If you modified the jig on your 4th so that you could stack 2 or 4 of them at a time you could save a big chunk of the time you're trying to eliminate? Push your vises as far to the left as you can go and then run the op on the 4th only every second run. I don't have any advice for building an automated machine but it could save you some time while you work on that big project.


I'd love to but im out of table space and the holes have to be on the money in position. Thats why im just going to free up that op completely to get more parts on the table and drill outside the machine.
 
I haven't heard any numbers as far as how accurate the holes have to be, size, etc. As far as a mold is concerned, I see an expensive mold with all the side draws. What is it costing now with robodrills compared to a custom machine? Were is the biggest cost as in handling or what? Do you need five drilling stations on the machine (dial table).
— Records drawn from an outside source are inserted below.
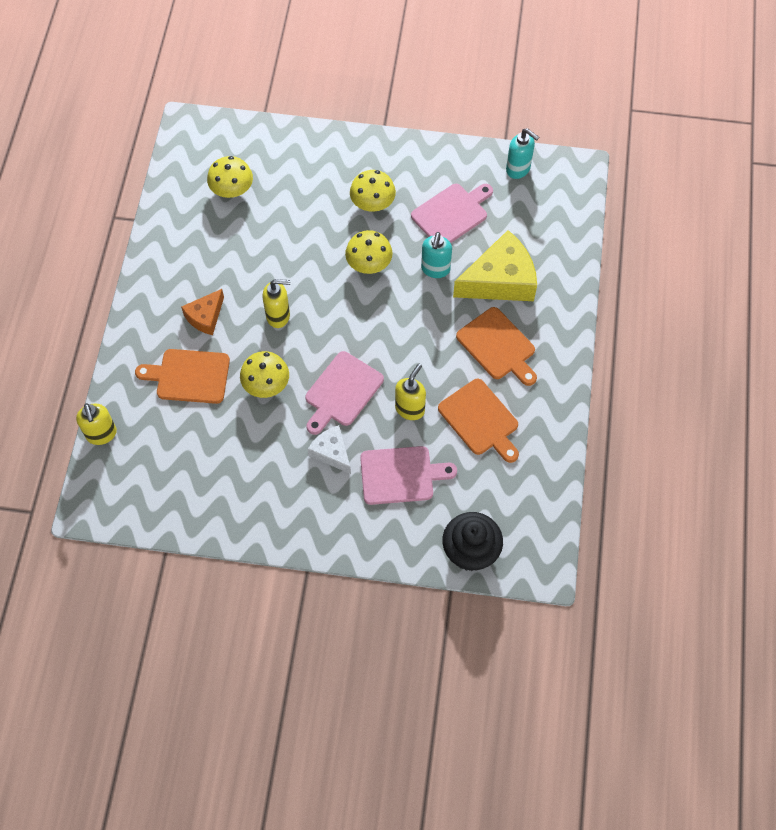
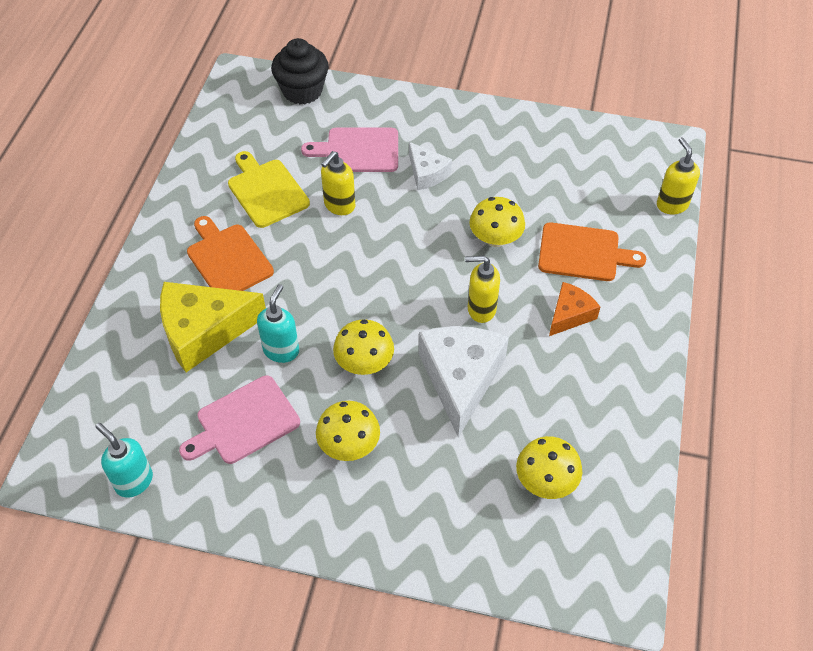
camera: 175 degrees left, 10 degrees down
pink cutting board [305,351,384,435] -> none
orange cutting board [438,379,519,463] -> yellow cutting board [228,151,310,228]
none -> white cheese [419,326,509,438]

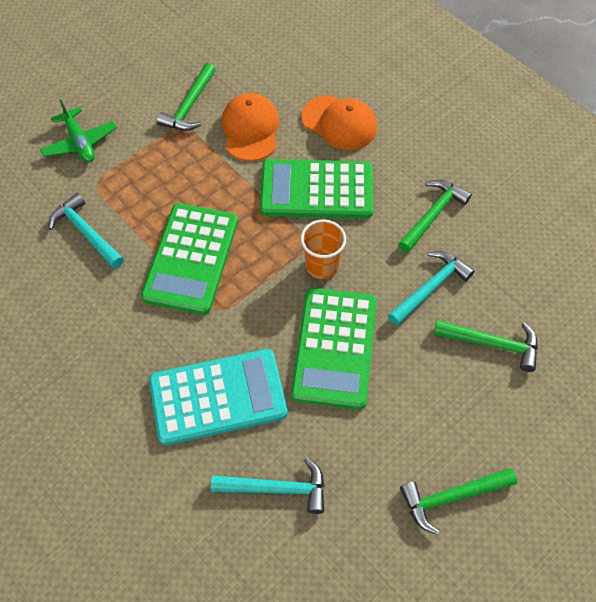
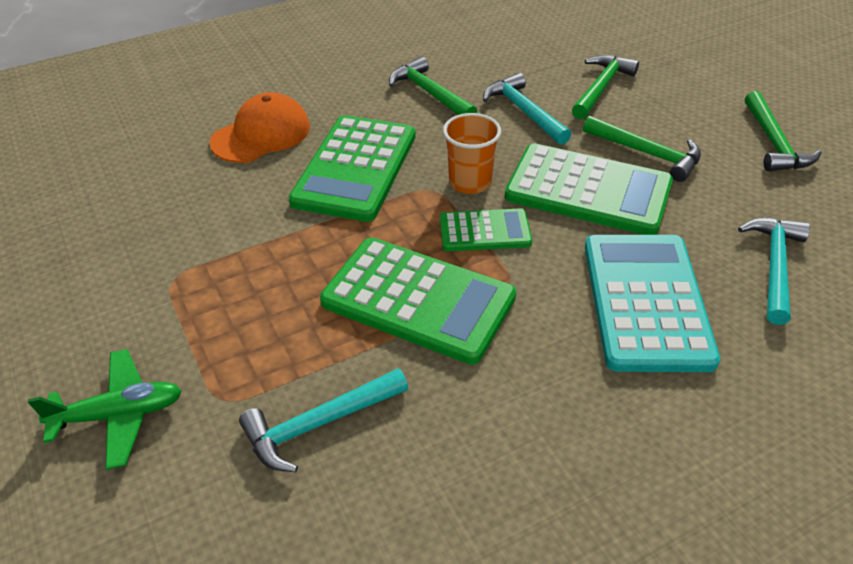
camera: 75 degrees left, 15 degrees down
green hammer [157,63,216,131] -> green hammer moved to [583,116,701,182]
orange cap [222,93,279,161] -> none
none -> green calculator [440,208,532,251]

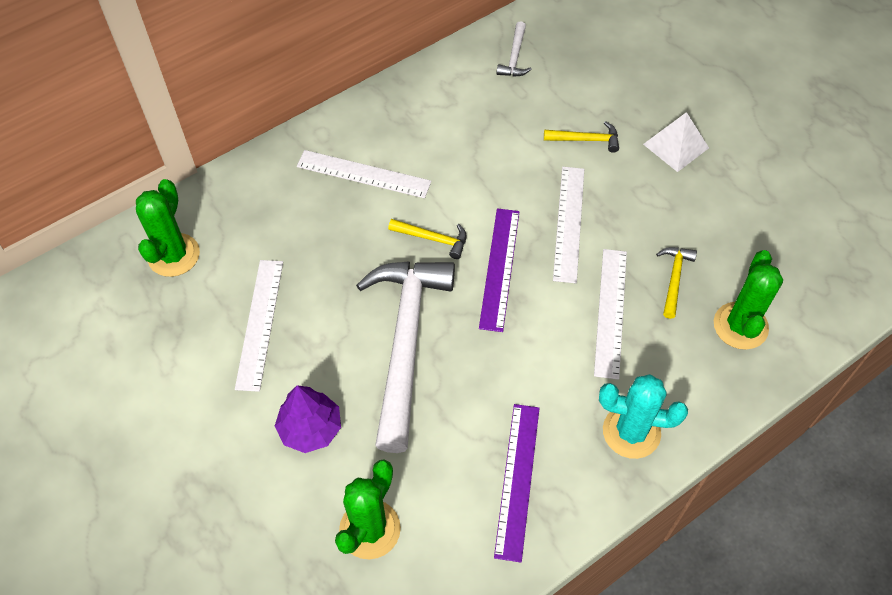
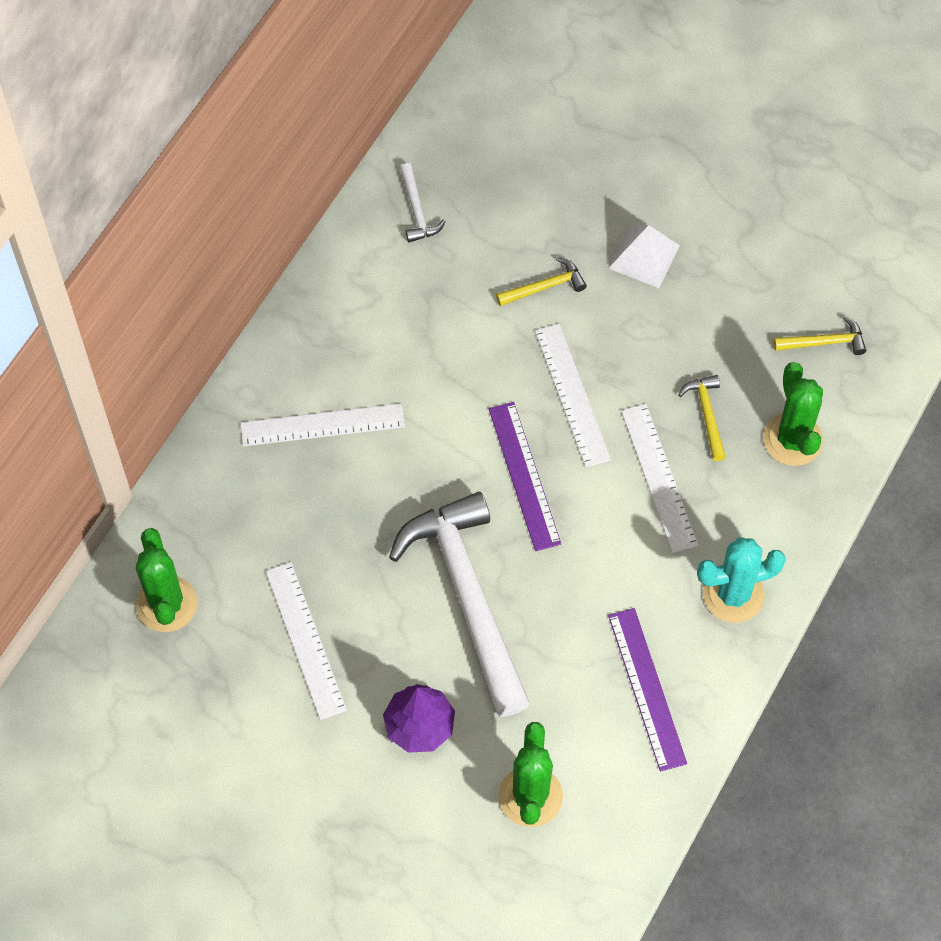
camera: 25 degrees left, 5 degrees up
yellow hammer [388,219,466,259] -> yellow hammer moved to [774,316,866,355]

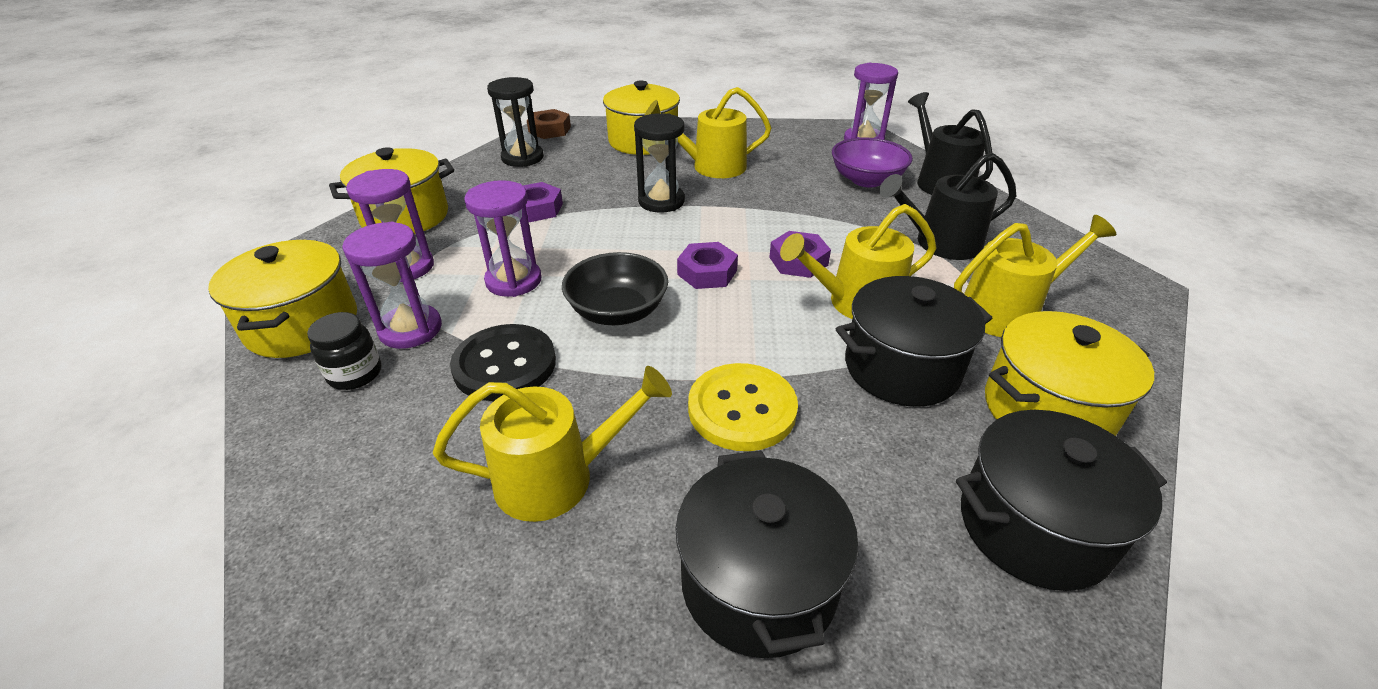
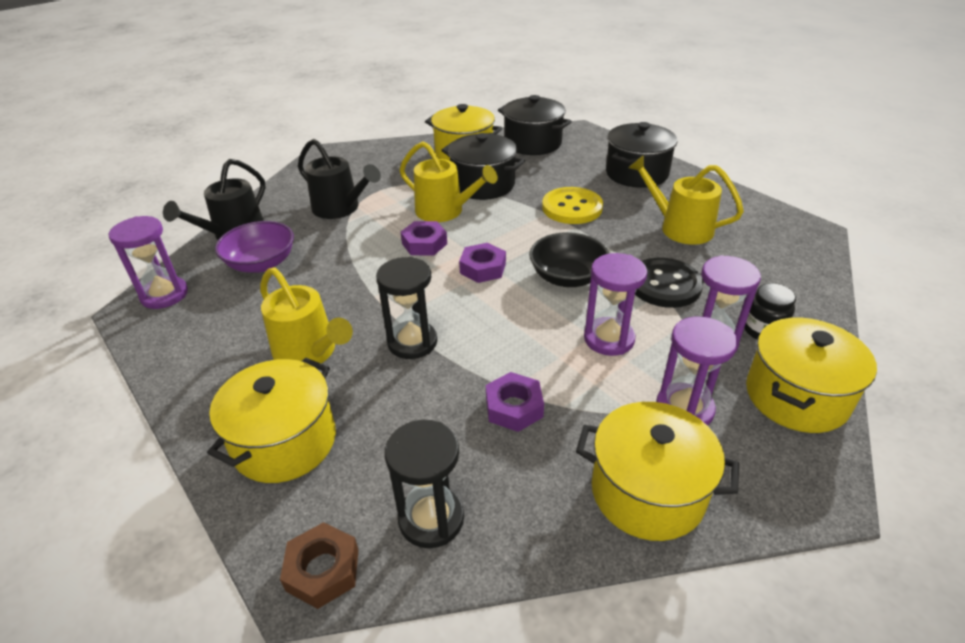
camera: 130 degrees left, 0 degrees up
yellow watering can [954,215,1116,337] -> none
Is this to be in the robodrill with indexing or what do you propose?

Tom

Holes have to be concentric within .001 and hole size is .196 through with a .206 to .800 deep on 3 sides. Mold is only as expensive as the person making it..which will be me and I guess I work for free. Part is 1.11" thick.

Do you think I'd need to have a draft on the walls for that kind of part or can I keep the walls square?

The drill cycle with an operator (currently open and close doors but can automate that of course), is 1.5 minutes per part using TSC and carbide drills with a toolchange. It adds operator fatigue and more chance to miss something since there are 3 ops in the machine going on at the same time. Had a few mishaps putting the part in the wrong direction already and no way to dummy proof the rotation.

The automated machine I figure I can build materials only no labor, for under $5000 complete. That will save me 100 hours a month which equates to roughly $21600 per year.Flip side of this is...my customer will buy more, however im limited to available spindle time. Freeing up 100 hours a month will let me make an additional 1000 pieces per month for a total of 5000.